Spotify Just Added a Winamp-style Miniplayer

Spotify's desktop and web apps have always been slick, but they haven't been compact—until now.

Spotify Just Added a Winamp-style Miniplayer
Spotify miniplayer

Credit: Spotify

Spotify's desktop and web apps have always been slick and full of helpful features (with more features being added all the time), but something they haven't been is compact: To see what's playing and control playback, you've had to open up the full interface for these programs, with third-party apps filling the need for something more streamlined.

Now, that's changed. Spotify has finally got around to rolling out a miniplayer for its Windows and macOS desktop applications, and the announcement post is so enthusiastic about how great miniplayers are, I'm wondering why it took the Spotify team this long to introduce one. It's "designed to give us maximum control over our music and podcasts with minimal intrusion, ensuring the workflow goes undisturbed"—and that's a well-worded summary of the benefits of this smaller interface.

As with the miniplayer available with Apple Music, the Spotify miniplayer gives you at-a-glance information about what's playing, as well as playback controls for starting and stopping the audio, and jumping around playlists. It sits on top of other windows you're using, and comes in a choice of sizes, though it is (for the moment at least) exclusive to Spotify Premium subscribers.

How to use the Spotify miniplayer

Assuming you're running the latest version of Spotify for Windows or macOS, and you're a fully paid-up member of the Spotify Premium club, you should find the miniplayer built right into the software. Look for the new icon down in the lower right corner, to the right of the volume slider—it looks like two rectangles of different sizes.
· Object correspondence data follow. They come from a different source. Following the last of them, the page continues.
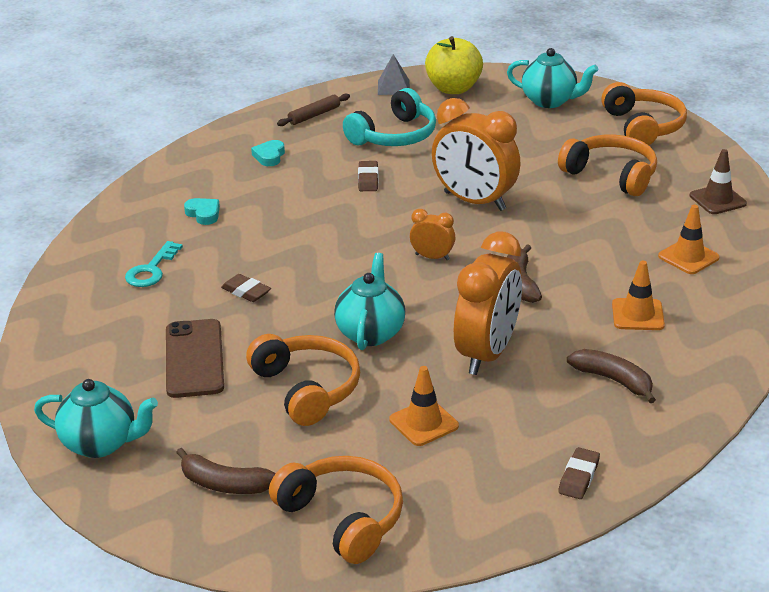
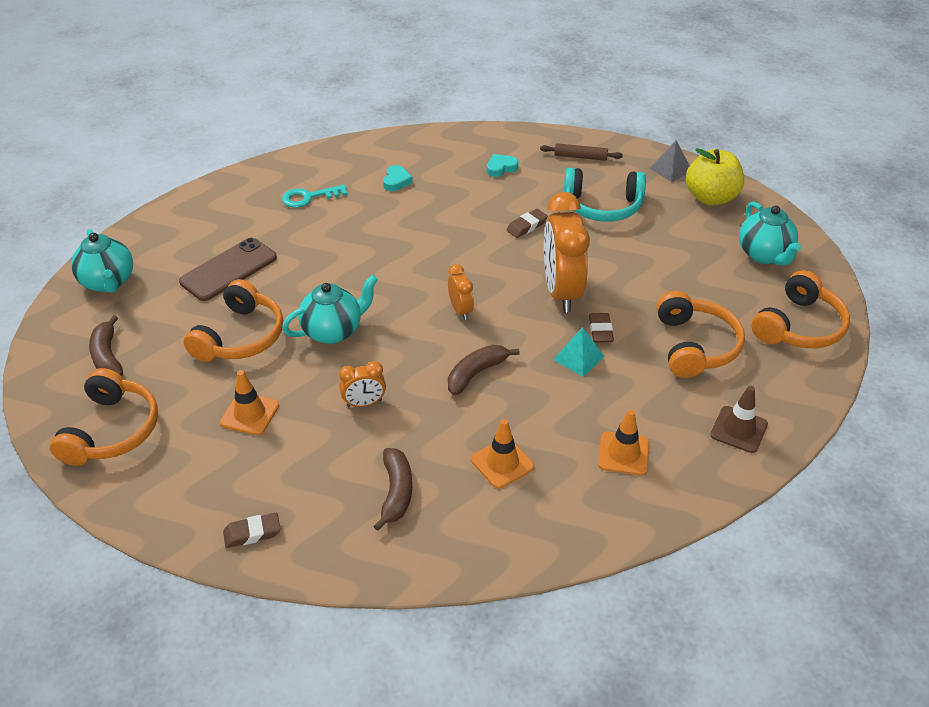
camera: 50 degrees right, 10 degrees up
brown eraser [221,274,271,302] -> brown eraser moved to [589,313,614,343]
orange clock [454,232,522,375] -> orange clock [339,361,386,407], size x0.47
none -> turquoise pyramid [553,327,605,377]

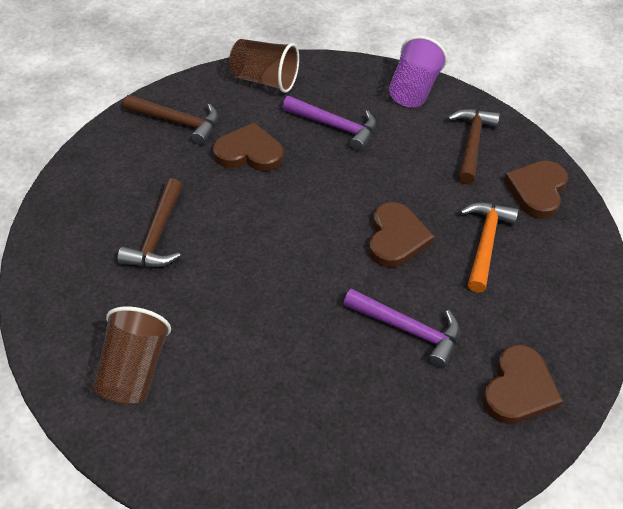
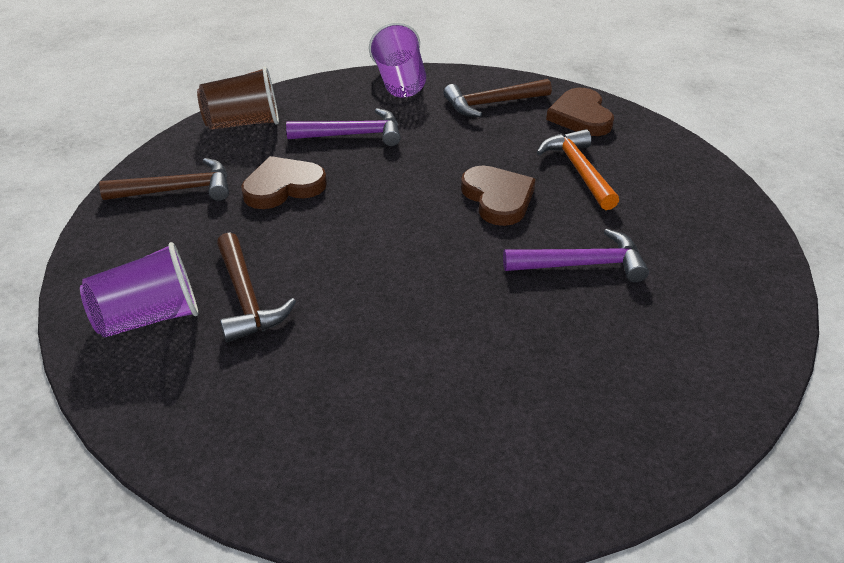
camera: 30 degrees left, 10 degrees down
brown cup [93,306,171,405] -> none
brown hammer [447,109,500,184] -> brown hammer turned 90 degrees counterclockwise [443,79,552,117]
brown heart [483,345,563,424] -> none
none -> purple cup [80,242,198,338]

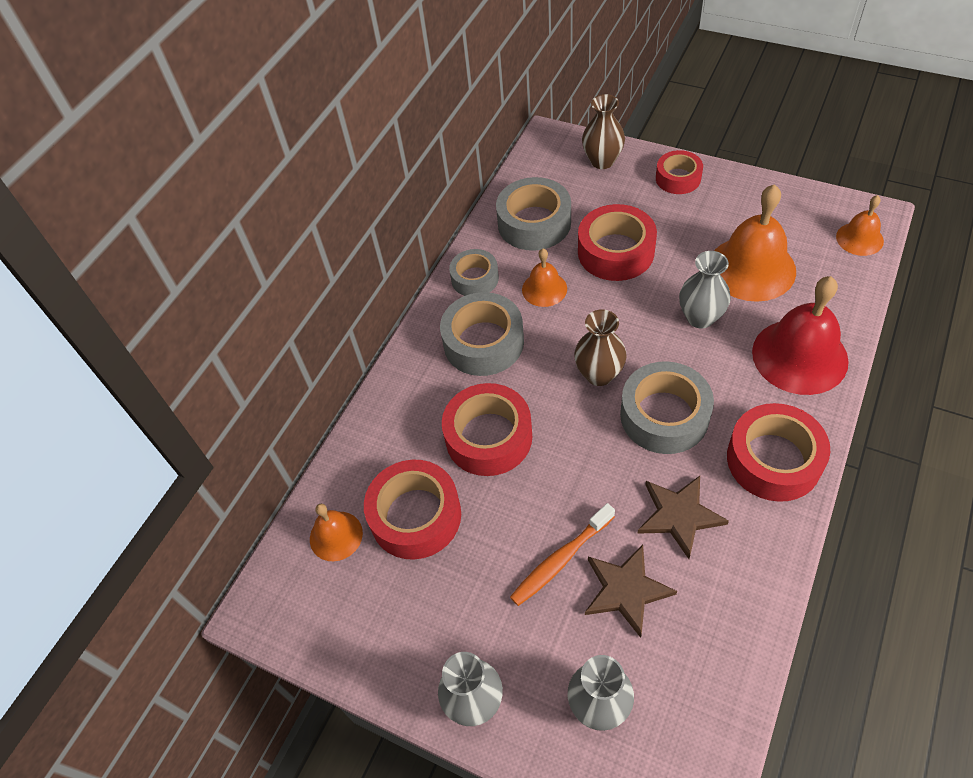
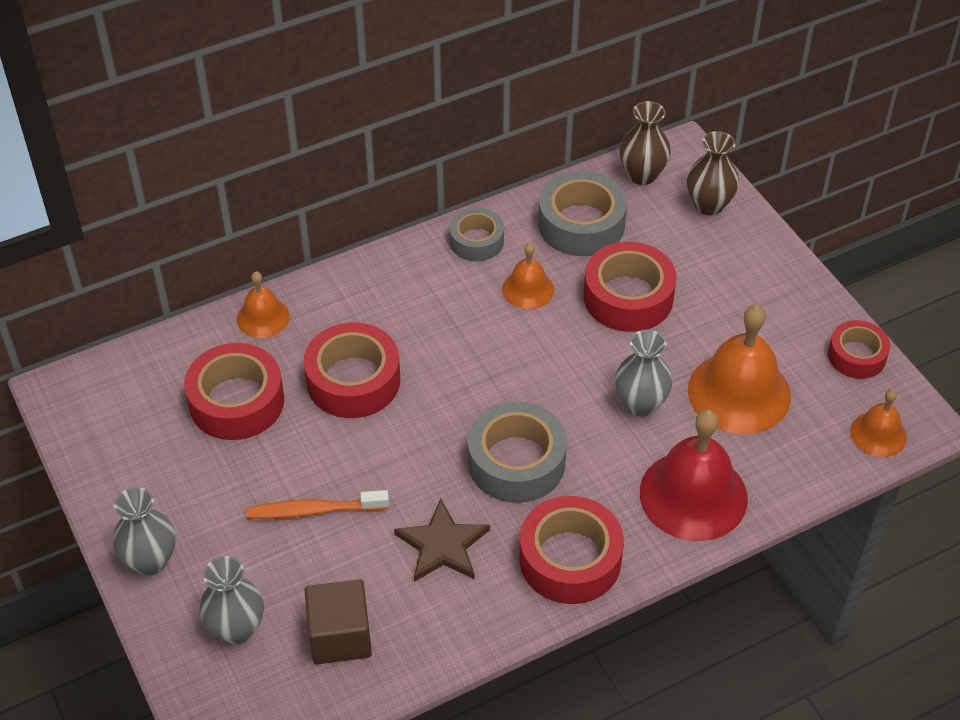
camera: 30 degrees right, 5 degrees down
orange bell [310,504,363,561] -> orange bell moved to [237,272,290,338]
grey tape [440,292,524,376] -> none
brown vase [574,309,627,386] -> brown vase moved to [620,101,671,185]
brown star [585,545,677,638] -> none
red tape [656,150,703,194] -> red tape moved to [828,320,890,379]
none -> brown cube [305,579,372,664]

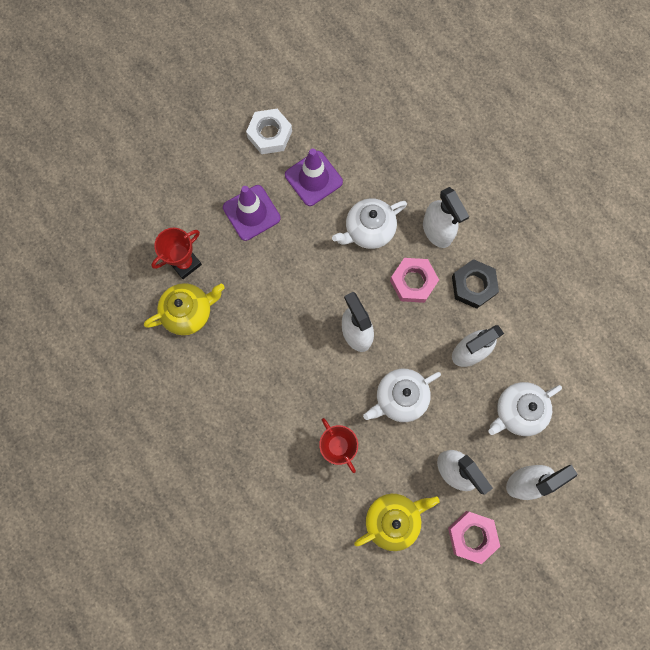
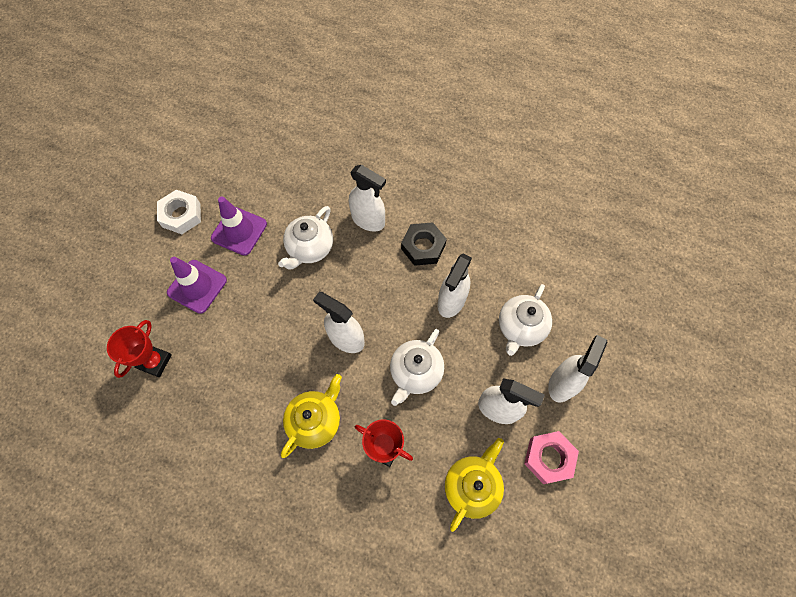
camera: 30 degrees left, 10 degrees down
yellow teapot [144,283,225,335] -> yellow teapot moved to [281,374,342,458]
pink nut [390,258,439,303] -> none

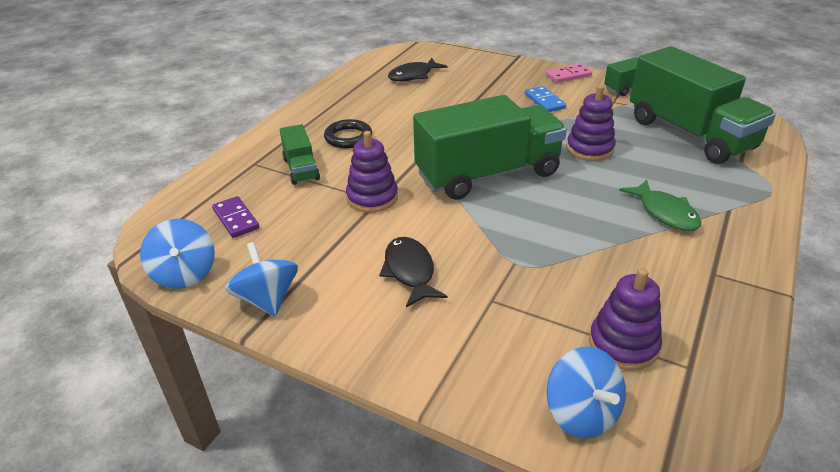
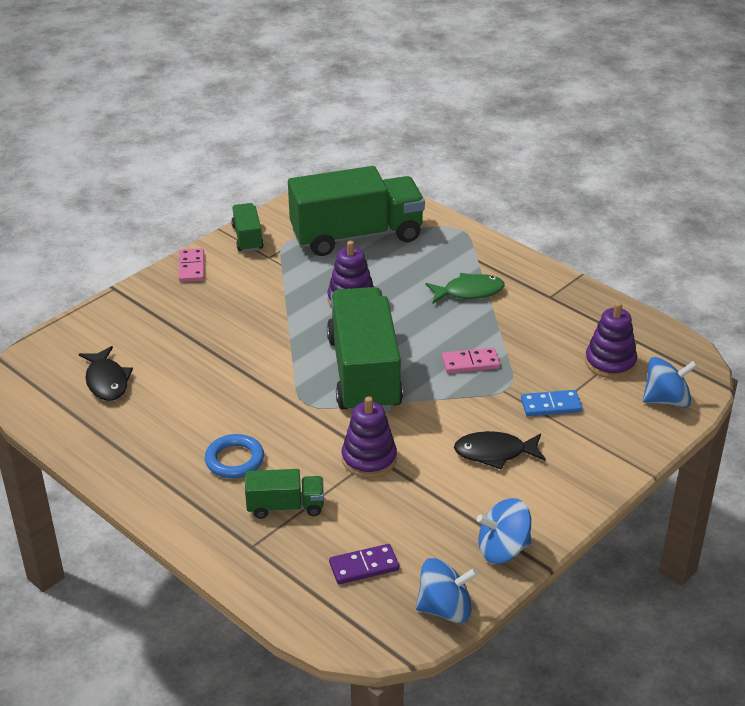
camera: 75 degrees left, 0 degrees up
black ring [324,119,372,148] -> blue ring [205,434,264,478]
blue domino [525,86,566,112] -> blue domino moved to [521,390,582,416]
none -> pink domino [442,348,500,373]

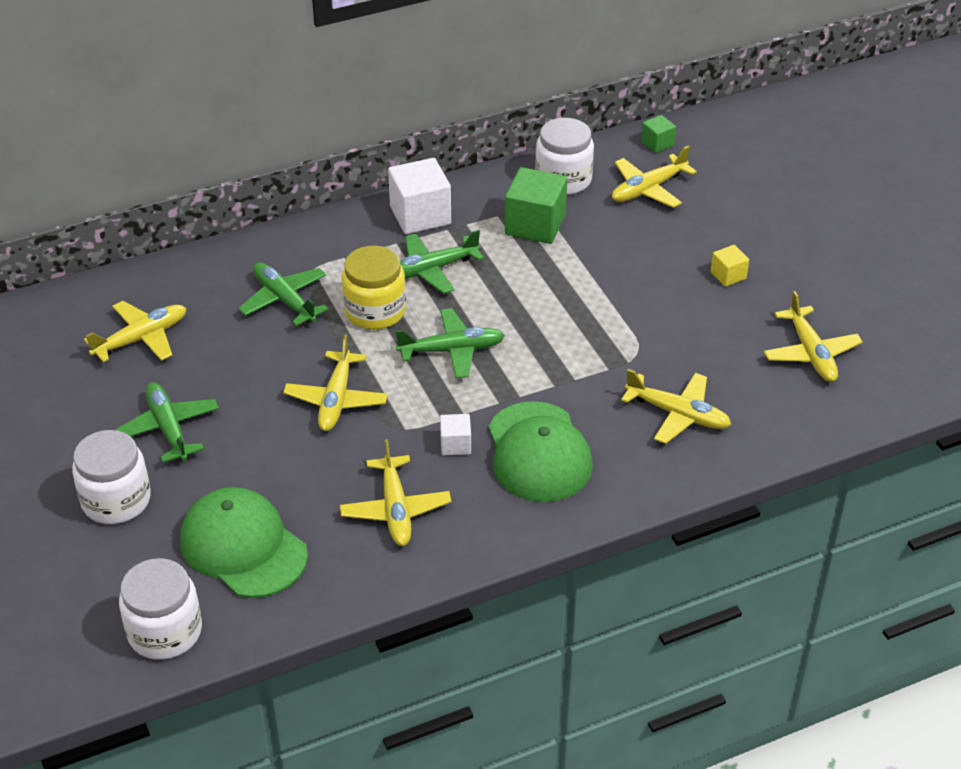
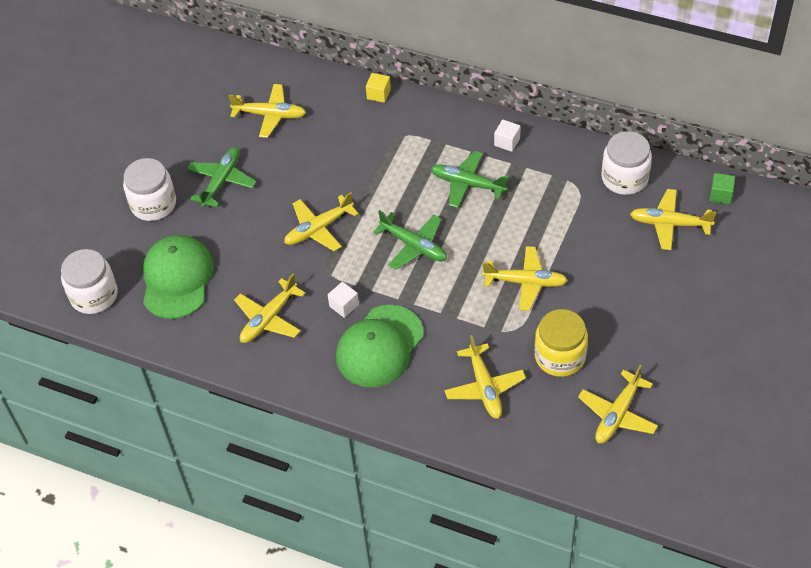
camera: 50 degrees right, 10 degrees up
green plane [238,262,329,326] -> none
yellow jar [342,246,406,330] -> yellow jar moved to [535,309,588,377]
white cube [388,158,451,234] -> white cube [494,120,521,152], size x0.51
green cube [505,167,567,244] -> none
yellow cube [711,245,749,287] -> yellow cube moved to [366,73,391,103]
none -> yellow plane [482,246,568,311]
You can click this button whether or not audio is currently playing, and you'll get a little window. There are now two instances of Spotify running on Windows or macOS (as you'll see from the two windows on the taskbar or the dock): the main Spotify app interface and the new miniplayer showing what's currently playing.

Spotify miniplayer

The miniplayer includes playback controls. Credit: Lifehacker

The main app window doesn't disappear straight away, but as you open other program windows and move them around, it'll go to the back while the miniplayer stays in view. Drag the dotted rectangle at the top of the miniplayer to move it around, and the cross in the top right corner (Windows) or top left corner (macOS) to close it.

You can resize the miniplayer like you would any other window: Just drag the edges of it. As you change the size and shape of the window, its contents will change, and at its smallest you'll just see the cover art, track info, a pause and play button, and a skip track button. If the window is bigger, you get more controls (including a volume slider), but they only show up when you hover over the miniplayer window.

A much-improved experience

Listening to music (or podcasts or audiobooks) through the Spotify desktop app is much improved with a miniplayer—more than you might think, considering it seems a relatively small addition. One thing I like is it doesn't replace the main app window: You can still get at all your playlists and your library in a couple of clicks.

I like sticking on Spotify's recommendations and other new music I've never heard before, and the miniplayer means I don't have to stop what I'm currently doing when I want to see the title of a new song I like the sound of—I just need to glance over to the corner of the screen. You can click through on the track and artist information in the miniplayer to get to the relevant sections in the main program window too.

Winamp player

The old-school Winamp is still available for Windows. Credit: Lifehacker

Then there's skipping tracks, because I also tend to load up giant playlists where I don't necessarily want to listen to every single song. Skipping forward now takes one click rather than several, and I can see instantly what the next tune is—before the miniplayer arrived, I was having to dig underneath all my other open app windows to find Spotify.

If you're of a certain age, you may remember the halcyon days of Winamp, an endlessly reskinnable desktop music player that helped define the MP3 era— it, too, had a compact miniplayer mode that could stay on top of every other window. While a lot has changed in tech and music since Winamp launched close to 27 years ago, Spotify's new miniplayer finally gets close to matching that experience: easy and intuitive access to all your tunes from the desktop.